**AIM OF THE EXERCISE**
Can you rewrite the part of these items that opens with the line containing "අපි දන්න කාලෙක ඉදන්ම පරිගණක වල බහුලවම භාවිත" and closes with the line containing "වෙන්නෙ Hard disk drive හෙවත් HDD තමයි. මෙතනදි" as a JSON list of strings, one string per line, with blank lines left out?

**LISTED ENTRIES**
==*==
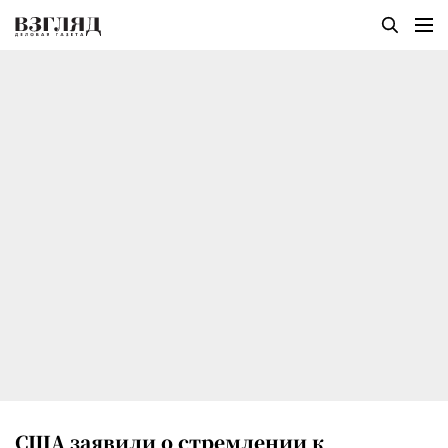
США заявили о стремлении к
==*==
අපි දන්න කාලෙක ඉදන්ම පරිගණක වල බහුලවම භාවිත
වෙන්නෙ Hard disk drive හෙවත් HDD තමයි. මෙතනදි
==*==
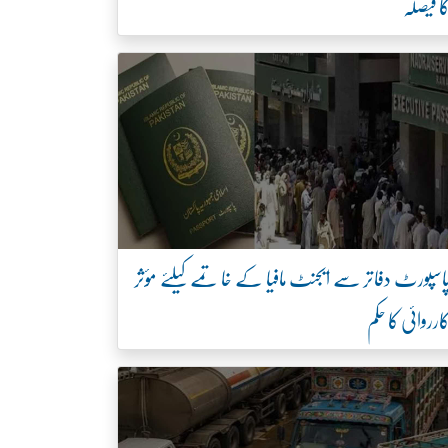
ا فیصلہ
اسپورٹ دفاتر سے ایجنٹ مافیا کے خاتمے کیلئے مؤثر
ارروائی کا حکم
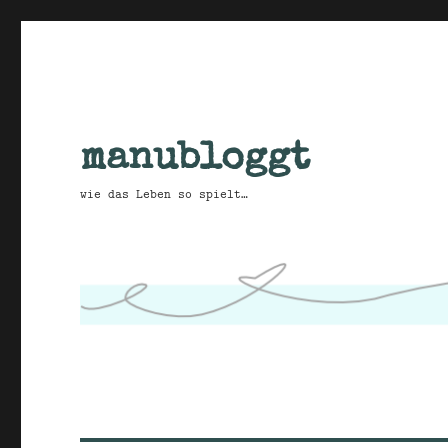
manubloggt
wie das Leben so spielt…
==*==
**OUTPUT OF THE TASK**
[
  "අපි දන්න කාලෙක ඉදන්ම පරිගණක වල බහුලවම භාවිත",
  "වෙන්නෙ Hard disk drive හෙවත් HDD තමයි. මෙතනදි"
]